(Stored data)
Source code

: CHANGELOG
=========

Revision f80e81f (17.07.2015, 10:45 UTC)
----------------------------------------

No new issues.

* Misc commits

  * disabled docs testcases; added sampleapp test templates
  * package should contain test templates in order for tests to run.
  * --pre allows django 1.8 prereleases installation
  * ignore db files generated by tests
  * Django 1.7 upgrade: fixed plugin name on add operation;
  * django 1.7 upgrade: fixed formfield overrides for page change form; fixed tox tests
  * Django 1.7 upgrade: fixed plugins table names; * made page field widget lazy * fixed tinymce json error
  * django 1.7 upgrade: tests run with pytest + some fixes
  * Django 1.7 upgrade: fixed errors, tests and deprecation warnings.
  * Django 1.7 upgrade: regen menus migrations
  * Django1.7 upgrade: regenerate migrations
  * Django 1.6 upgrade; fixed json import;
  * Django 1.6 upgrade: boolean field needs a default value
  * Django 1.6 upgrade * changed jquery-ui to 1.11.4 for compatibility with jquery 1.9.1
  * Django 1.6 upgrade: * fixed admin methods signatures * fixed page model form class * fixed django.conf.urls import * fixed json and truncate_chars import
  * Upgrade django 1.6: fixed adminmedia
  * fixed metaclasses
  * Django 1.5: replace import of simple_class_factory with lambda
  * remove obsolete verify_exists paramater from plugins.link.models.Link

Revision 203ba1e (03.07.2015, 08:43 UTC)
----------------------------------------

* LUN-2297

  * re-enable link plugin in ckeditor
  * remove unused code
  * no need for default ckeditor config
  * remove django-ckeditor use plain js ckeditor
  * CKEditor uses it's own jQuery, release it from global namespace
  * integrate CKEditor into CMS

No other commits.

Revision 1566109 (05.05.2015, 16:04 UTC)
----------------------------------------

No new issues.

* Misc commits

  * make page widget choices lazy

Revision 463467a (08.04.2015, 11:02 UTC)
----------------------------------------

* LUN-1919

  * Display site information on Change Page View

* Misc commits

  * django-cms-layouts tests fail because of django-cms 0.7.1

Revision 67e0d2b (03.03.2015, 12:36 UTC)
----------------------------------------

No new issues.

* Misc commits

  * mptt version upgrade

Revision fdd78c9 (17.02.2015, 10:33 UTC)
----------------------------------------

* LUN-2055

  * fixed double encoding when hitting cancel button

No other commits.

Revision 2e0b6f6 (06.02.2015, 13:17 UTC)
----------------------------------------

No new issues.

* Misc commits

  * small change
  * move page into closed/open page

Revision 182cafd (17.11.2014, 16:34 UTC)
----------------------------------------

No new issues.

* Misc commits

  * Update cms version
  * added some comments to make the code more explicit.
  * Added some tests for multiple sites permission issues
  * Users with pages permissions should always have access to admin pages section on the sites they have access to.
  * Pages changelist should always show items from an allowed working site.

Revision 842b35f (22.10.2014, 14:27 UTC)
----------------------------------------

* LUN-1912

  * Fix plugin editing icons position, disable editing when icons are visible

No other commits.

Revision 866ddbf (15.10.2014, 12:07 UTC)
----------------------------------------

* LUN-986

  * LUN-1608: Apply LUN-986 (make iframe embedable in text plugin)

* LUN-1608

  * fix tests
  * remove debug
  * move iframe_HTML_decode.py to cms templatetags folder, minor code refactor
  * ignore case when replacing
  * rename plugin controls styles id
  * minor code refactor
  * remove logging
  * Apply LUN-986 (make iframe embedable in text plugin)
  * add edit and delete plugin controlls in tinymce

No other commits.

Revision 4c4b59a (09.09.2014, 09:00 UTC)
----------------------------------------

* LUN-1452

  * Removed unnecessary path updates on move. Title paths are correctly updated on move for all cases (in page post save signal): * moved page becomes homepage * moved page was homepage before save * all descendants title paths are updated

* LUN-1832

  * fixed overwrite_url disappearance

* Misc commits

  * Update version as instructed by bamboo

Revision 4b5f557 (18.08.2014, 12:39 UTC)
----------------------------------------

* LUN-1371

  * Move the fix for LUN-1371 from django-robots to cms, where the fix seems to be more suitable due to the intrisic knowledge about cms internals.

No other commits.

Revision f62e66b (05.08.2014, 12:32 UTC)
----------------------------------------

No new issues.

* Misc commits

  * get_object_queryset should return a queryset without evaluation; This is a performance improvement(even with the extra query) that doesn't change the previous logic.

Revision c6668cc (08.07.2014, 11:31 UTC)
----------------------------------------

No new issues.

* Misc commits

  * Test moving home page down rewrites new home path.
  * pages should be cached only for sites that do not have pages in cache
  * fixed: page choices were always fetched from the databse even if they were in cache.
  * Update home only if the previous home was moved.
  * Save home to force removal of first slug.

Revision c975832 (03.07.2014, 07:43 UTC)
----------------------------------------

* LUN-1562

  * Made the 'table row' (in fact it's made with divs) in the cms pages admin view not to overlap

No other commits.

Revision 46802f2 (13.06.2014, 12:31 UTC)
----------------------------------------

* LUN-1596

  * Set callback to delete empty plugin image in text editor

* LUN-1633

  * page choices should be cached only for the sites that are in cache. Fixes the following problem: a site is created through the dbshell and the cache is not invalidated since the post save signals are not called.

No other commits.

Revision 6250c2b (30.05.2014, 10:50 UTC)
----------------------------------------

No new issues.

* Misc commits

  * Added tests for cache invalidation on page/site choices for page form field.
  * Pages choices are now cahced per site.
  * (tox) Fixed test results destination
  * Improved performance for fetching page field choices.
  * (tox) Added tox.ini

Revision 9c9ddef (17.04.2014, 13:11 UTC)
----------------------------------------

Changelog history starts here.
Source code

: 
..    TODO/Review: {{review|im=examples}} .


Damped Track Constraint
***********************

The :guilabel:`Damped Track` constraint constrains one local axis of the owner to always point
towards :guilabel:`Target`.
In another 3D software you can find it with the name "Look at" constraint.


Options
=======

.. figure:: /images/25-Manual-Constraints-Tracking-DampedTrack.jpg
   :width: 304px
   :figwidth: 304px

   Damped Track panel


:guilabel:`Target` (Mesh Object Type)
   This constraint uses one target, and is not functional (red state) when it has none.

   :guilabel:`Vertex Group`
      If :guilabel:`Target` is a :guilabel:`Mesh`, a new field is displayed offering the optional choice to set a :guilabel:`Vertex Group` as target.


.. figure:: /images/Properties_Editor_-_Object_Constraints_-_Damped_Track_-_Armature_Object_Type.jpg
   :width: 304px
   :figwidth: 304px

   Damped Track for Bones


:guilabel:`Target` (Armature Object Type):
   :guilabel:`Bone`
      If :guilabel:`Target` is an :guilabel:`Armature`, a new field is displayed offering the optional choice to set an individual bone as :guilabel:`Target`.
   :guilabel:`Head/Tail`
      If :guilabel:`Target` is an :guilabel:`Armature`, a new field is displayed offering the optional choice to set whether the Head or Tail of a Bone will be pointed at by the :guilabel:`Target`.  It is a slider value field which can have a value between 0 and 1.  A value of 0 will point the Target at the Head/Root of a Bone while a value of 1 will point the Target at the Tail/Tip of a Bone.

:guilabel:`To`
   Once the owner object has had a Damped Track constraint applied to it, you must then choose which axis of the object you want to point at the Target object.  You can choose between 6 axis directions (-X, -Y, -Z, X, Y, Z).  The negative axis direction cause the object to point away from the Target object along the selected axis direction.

HOW TO COMPLETE THIS TASK -
Your answer must consist of every line above, reproduced exactly.

SOLUTION TO THIS PROBLEM -
Source code

: CHANGELOG
=========

Revision f80e81f (17.07.2015, 10:45 UTC)
----------------------------------------

No new issues.

* Misc commits

  * disabled docs testcases; added sampleapp test templates
  * package should contain test templates in order for tests to run.
  * --pre allows django 1.8 prereleases installation
  * ignore db files generated by tests
  * Django 1.7 upgrade: fixed plugin name on add operation;
  * django 1.7 upgrade: fixed formfield overrides for page change form; fixed tox tests
  * Django 1.7 upgrade: fixed plugins table names; * made page field widget lazy * fixed tinymce json error
  * django 1.7 upgrade: tests run with pytest + some fixes
  * Django 1.7 upgrade: fixed errors, tests and deprecation warnings.
  * Django 1.7 upgrade: regen menus migrations
  * Django1.7 upgrade: regenerate migrations
  * Django 1.6 upgrade; fixed json import;
  * Django 1.6 upgrade: boolean field needs a default value
  * Django 1.6 upgrade * changed jquery-ui to 1.11.4 for compatibility with jquery 1.9.1
  * Django 1.6 upgrade: * fixed admin methods signatures * fixed page model form class * fixed django.conf.urls import * fixed json and truncate_chars import
  * Upgrade django 1.6: fixed adminmedia
  * fixed metaclasses
  * Django 1.5: replace import of simple_class_factory with lambda
  * remove obsolete verify_exists paramater from plugins.link.models.Link

Revision 203ba1e (03.07.2015, 08:43 UTC)
----------------------------------------

* LUN-2297

  * re-enable link plugin in ckeditor
  * remove unused code
  * no need for default ckeditor config
  * remove django-ckeditor use plain js ckeditor
  * CKEditor uses it's own jQuery, release it from global namespace
  * integrate CKEditor into CMS

No other commits.

Revision 1566109 (05.05.2015, 16:04 UTC)
----------------------------------------

No new issues.

* Misc commits

  * make page widget choices lazy

Revision 463467a (08.04.2015, 11:02 UTC)
----------------------------------------

* LUN-1919

  * Display site information on Change Page View

* Misc commits

  * django-cms-layouts tests fail because of django-cms 0.7.1

Revision 67e0d2b (03.03.2015, 12:36 UTC)
----------------------------------------

No new issues.

* Misc commits

  * mptt version upgrade

Revision fdd78c9 (17.02.2015, 10:33 UTC)
----------------------------------------

* LUN-2055

  * fixed double encoding when hitting cancel button

No other commits.

Revision 2e0b6f6 (06.02.2015, 13:17 UTC)
----------------------------------------

No new issues.

* Misc commits

  * small change
  * move page into closed/open page

Revision 182cafd (17.11.2014, 16:34 UTC)
----------------------------------------

No new issues.

* Misc commits

  * Update cms version
  * added some comments to make the code more explicit.
  * Added some tests for multiple sites permission issues
  * Users with pages permissions should always have access to admin pages section on the sites they have access to.
  * Pages changelist should always show items from an allowed working site.

Revision 842b35f (22.10.2014, 14:27 UTC)
----------------------------------------

* LUN-1912

  * Fix plugin editing icons position, disable editing when icons are visible

No other commits.

Revision 866ddbf (15.10.2014, 12:07 UTC)
----------------------------------------

* LUN-986

  * LUN-1608: Apply LUN-986 (make iframe embedable in text plugin)

* LUN-1608

  * fix tests
  * remove debug
  * move iframe_HTML_decode.py to cms templatetags folder, minor code refactor
  * ignore case when replacing
  * rename plugin controls styles id
  * minor code refactor
  * remove logging
  * Apply LUN-986 (make iframe embedable in text plugin)
  * add edit and delete plugin controlls in tinymce

No other commits.

Revision 4c4b59a (09.09.2014, 09:00 UTC)
----------------------------------------

* LUN-1452

  * Removed unnecessary path updates on move. Title paths are correctly updated on move for all cases (in page post save signal): * moved page becomes homepage * moved page was homepage before save * all descendants title paths are updated

* LUN-1832

  * fixed overwrite_url disappearance

* Misc commits

  * Update version as instructed by bamboo

Revision 4b5f557 (18.08.2014, 12:39 UTC)
----------------------------------------

* LUN-1371

  * Move the fix for LUN-1371 from django-robots to cms, where the fix seems to be more suitable due to the intrisic knowledge about cms internals.

No other commits.

Revision f62e66b (05.08.2014, 12:32 UTC)
----------------------------------------

No new issues.

* Misc commits

  * get_object_queryset should return a queryset without evaluation; This is a performance improvement(even with the extra query) that doesn't change the previous logic.

Revision c6668cc (08.07.2014, 11:31 UTC)
----------------------------------------

No new issues.

* Misc commits

  * Test moving home page down rewrites new home path.
  * pages should be cached only for sites that do not have pages in cache
  * fixed: page choices were always fetched from the databse even if they were in cache.
  * Update home only if the previous home was moved.
  * Save home to force removal of first slug.

Revision c975832 (03.07.2014, 07:43 UTC)
----------------------------------------

* LUN-1562

  * Made the 'table row' (in fact it's made with divs) in the cms pages admin view not to overlap

No other commits.

Revision 46802f2 (13.06.2014, 12:31 UTC)
----------------------------------------

* LUN-1596

  * Set callback to delete empty plugin image in text editor

* LUN-1633

  * page choices should be cached only for the sites that are in cache. Fixes the following problem: a site is created through the dbshell and the cache is not invalidated since the post save signals are not called.

No other commits.

Revision 6250c2b (30.05.2014, 10:50 UTC)
----------------------------------------

No new issues.

* Misc commits

  * Added tests for cache invalidation on page/site choices for page form field.
  * Pages choices are now cahced per site.
  * (tox) Fixed test results destination
  * Improved performance for fetching page field choices.
  * (tox) Added tox.ini

Revision 9c9ddef (17.04.2014, 13:11 UTC)
----------------------------------------

Changelog history starts here.
Source code

: 
..    TODO/Review: {{review|im=examples}} .


Damped Track Constraint
***********************

The :guilabel:`Damped Track` constraint constrains one local axis of the owner to always point
towards :guilabel:`Target`.
In another 3D software you can find it with the name "Look at" constraint.


Options
=======

.. figure:: /images/25-Manual-Constraints-Tracking-DampedTrack.jpg
   :width: 304px
   :figwidth: 304px

   Damped Track panel


:guilabel:`Target` (Mesh Object Type)
   This constraint uses one target, and is not functional (red state) when it has none.

   :guilabel:`Vertex Group`
      If :guilabel:`Target` is a :guilabel:`Mesh`, a new field is displayed offering the optional choice to set a :guilabel:`Vertex Group` as target.


.. figure:: /images/Properties_Editor_-_Object_Constraints_-_Damped_Track_-_Armature_Object_Type.jpg
   :width: 304px
   :figwidth: 304px

   Damped Track for Bones


:guilabel:`Target` (Armature Object Type):
   :guilabel:`Bone`
      If :guilabel:`Target` is an :guilabel:`Armature`, a new field is displayed offering the optional choice to set an individual bone as :guilabel:`Target`.
   :guilabel:`Head/Tail`
      If :guilabel:`Target` is an :guilabel:`Armature`, a new field is displayed offering the optional choice to set whether the Head or Tail of a Bone will be pointed at by the :guilabel:`Target`.  It is a slider value field which can have a value between 0 and 1.  A value of 0 will point the Target at the Head/Root of a Bone while a value of 1 will point the Target at the Tail/Tip of a Bone.

:guilabel:`To`
   Once the owner object has had a Damped Track constraint applied to it, you must then choose which axis of the object you want to point at the Target object.  You can choose between 6 axis directions (-X, -Y, -Z, X, Y, Z).  The negative axis direction cause the object to point away from the Target object along the selected axis direction.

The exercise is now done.